On aura le sang et le chagrin, mais faudra bien aller au travail, puis être polie et bien gentille, mal payée, bien taire la souffrance.
Comment se tenir au jour...
Je ne sais pas.
Je vais me tenir à celui-ci. Noter mes prochaines règles. Avaler des magies. Étendre mes serviettes sur la corde à linge. Entrer en convalescence.
Nager, me lover contre l'idée de mon corps qui vit. Me lover dans les strates de palpitations, de désirs, de muscles éprouvés et de soupirs éraillés. Me rassurer du simple fait que mon corps est parfois une souffrance sans remède mais connait aussi le repos, la caresse et l'orgasme.
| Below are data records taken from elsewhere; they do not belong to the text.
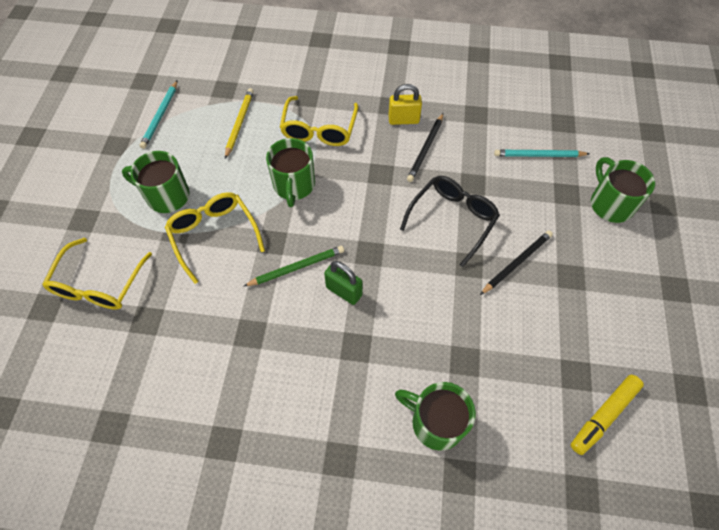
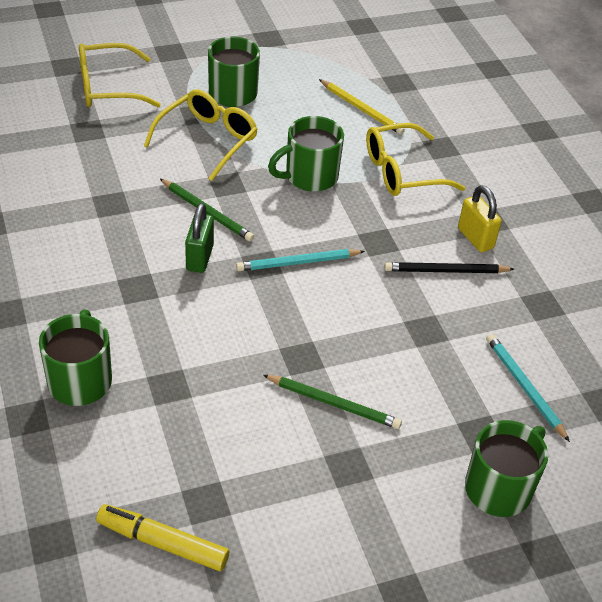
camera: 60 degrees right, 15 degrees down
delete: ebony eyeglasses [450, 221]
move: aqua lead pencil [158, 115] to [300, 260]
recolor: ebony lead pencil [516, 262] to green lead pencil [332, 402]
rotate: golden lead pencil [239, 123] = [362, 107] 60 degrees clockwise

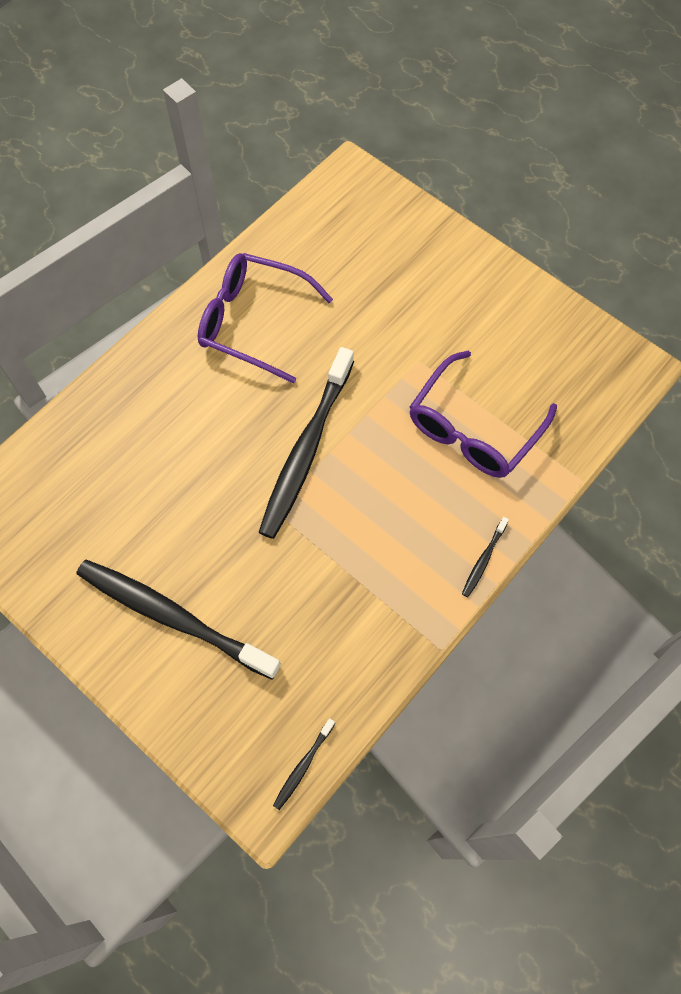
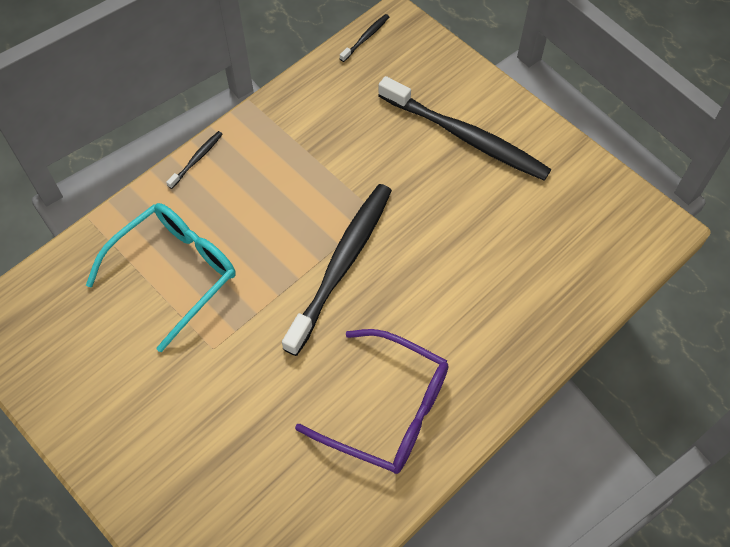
camera: 175 degrees left, 5 degrees down
recolor: purple eyeglasses [483, 414] to aqua eyeglasses [160, 277]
M'autoriser à écrire tout ça, journal de bord des débordements, tout ce quotidien précis qui me semble si trivial et sans poésie, car écrire c'est gagner, m'emparer, c'est ainsi rencontrer les cœurs et les corps, des identités abstraites et d'autres plus certaines, B. et ses compliments radicaux, des solitudes et des incompris. Cet amoureux passé m'a dit, "Tu pourrais écrire ta liste de courses que ce serait passionnant", alors écrire mon sang. Écrire, et être victorieuse des jours tombés. Nager donc, et écrire : je peux aussi garder pied en poussant simplement mes orteils contre le mur de la piscine, me propulser, encore et encore et encore, entre les lignes et les dactylographies.